A Girlfriend Who Still Pays No Rent After a Year: The Silent Desire of a Man Who Can’t End It

She’s texting someone else from your bed every night. Why haven’t you walked away yet?

obsessionfinancial exploitationpower of silencerelationship taboo
A Girlfriend Who Still Pays No Rent After a Year: The Silent Desire of a Man Who Can’t End It

“This Isn’t Love Anymore”

Half past midnight, Min-jae stood at the front door, clutching his bag with both hands. He neither turned the key nor rang the bell. From the other side came a woman’s laugh and a man’s low voice. Min-jae bowed his head very slowly and retied his shoelaces. Slowly. Excruciatingly slowly.

Ah, what was I about to do?

An hour earlier, at the company dinner, the thought had struck him like bile. “Why is your girl still living in your place?” a colleague had asked, carelessly. Min-jae had laughed it off. “I just love her, that’s all.”

But only he knew the sentence itself was a lie.


The Day She First Landed

Exit 4 of Seongsu Station, Line 2. Ji-woo dragged a red carry-on behind her.

“I’ll crash at yours for just a week, I swear.”

She said she built sets for theater productions near Daehak-ro and would leave as soon as the project wrapped. That was April 2023.

Even now, the suitcase stands untouched on the balcony.

April → May → summer slipped away, and Ji-woo quietly annexed half of Min-jae’s closet. At first she apologized: “I’m sorry, I still can’t move out.” Each time the apology grew fainter, and Min-jae’s apartment became Ji-woo’s home.

Why did I just let it happen?


A Man’s Hair in the Kitchen

December 23, 2023, the night before Christmas. Min-jae came home after overtime.

“Ji-woo, I’m back.”

…Ji-woo?

The bedroom door was ajar. In the dim light Ji-woo had dropped her phone on the floor, screen still lit. As Min-jae stepped forward, she darted out, shut the door, and disappeared into the bathroom.

That’s when Min-jae noticed a single long strand on the kitchen tiles. Not Ji-woo’s—short and thick. Undeniably a man’s.

He stood there holding it for a long time.

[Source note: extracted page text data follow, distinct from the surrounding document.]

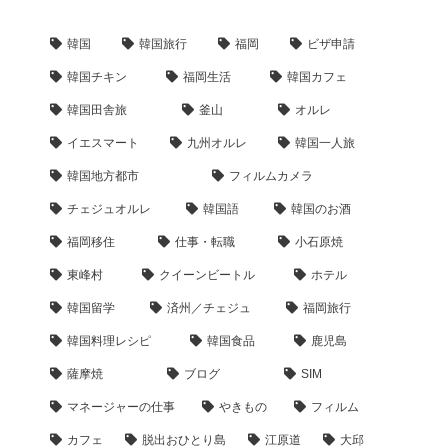
韓国
韓国旅行
福岡
ビザ申請
韓国チキン
福岡生活
韓国カフェ
韓国田舎旅
釜山
オルレ
イエスマート
九州オルレ
韓国一人旅
韓国地方都市
フィルムカメラ
チェジュオルレ
韓国語
韓国のお酒
福岡移住
仕事・転職
小石原焼
東峰村
クイーンビートル
ホテル
韓国留学
済州／チェジュ
福岡旅行
韓国料理レシピ
韓国食品
鹿児島
薩摩焼
ブログ
SIM
マネージャーの仕事
やきもの
フィルム
カフェ
脱出おひとり島
江原道
大邱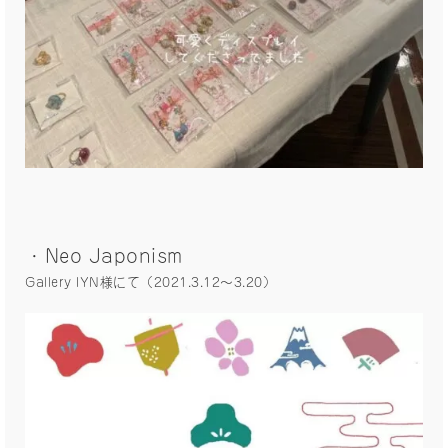
・Neo Japonism
Gallery IYN様にて（2021.3.12〜3.20）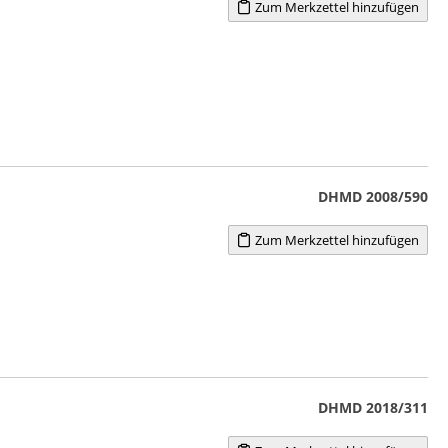
Zum Merkzettel hinzufügen
DHMD 2008/590
Zum Merkzettel hinzufügen
DHMD 2018/311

What is this. What the hell is this.


The Price Tag of Silence

Ji-woo still paid no rent. Utilities, internet, even groceries—all Min-jae’s. While she lived there, her bank balance quietly rose from ₩7.32 million to ₩12.47 million. Min-jae discovered this one night while idly swiping through her phone.

She has the money. She simply chooses not to pay.

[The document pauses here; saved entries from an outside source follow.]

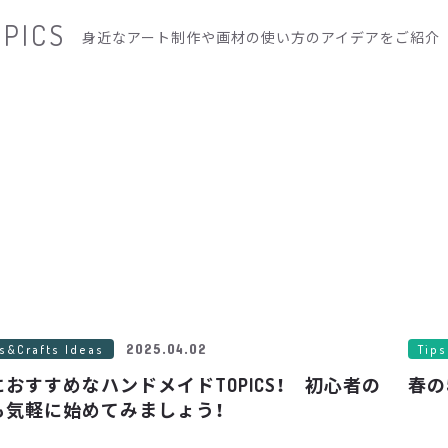
OPICS
身近なアート制作や画材の使い方のアイデアをご紹介
ts&Crafts Ideas
Tips
2025.04.02
におすすめなハンドメイドTOPICS！ 初心者の
春の
も気軽に始めてみましょう！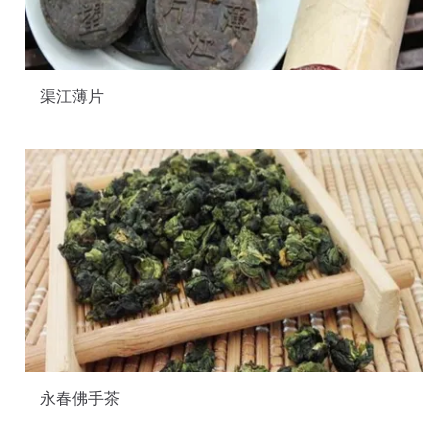
渠江薄片
永春佛手茶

Since then he dreaded going home. If there was an after-work gathering he stayed till the end. On the subway he’d get off one stop early and walk the long way.

Am I even the owner of this place?


The Moment Men Become Monsters

Min-jae had never once lost his temper. Not when he saw Ji-woo texting someone from his bed, not when she replaced every item in his wardrobe. He merely retreated.

Why?

Why?

Because he knew. He didn’t want her to leave. Not once. Her presence fed the illusion that he possessed something. Yet it wasn’t simple ownership. Min-jae understood that if Ji-woo left, he would become nobody—just an ordinary thirty-nine-year-old man alone in a 34-pyeong flat.


The Hidden Consent

In March 2024, without a word to Ji-woo, Min-jae walked out.

I left first so she could leave me.

For a month he drifted between friends’ couches. Then he came back.

He opened the door. Ji-woo was still there, eating snacks in front of the TV, as though nothing had changed in a year. Neither of them spoke.

We both know. We are using each other.


The Final Question

Someone is still living in your house. Why can’t you end it?

Perhaps it isn’t that they’ve taken your home—you’ve entrusted something to them.

What you truly fear may not be them, but the version of yourself that exists without them.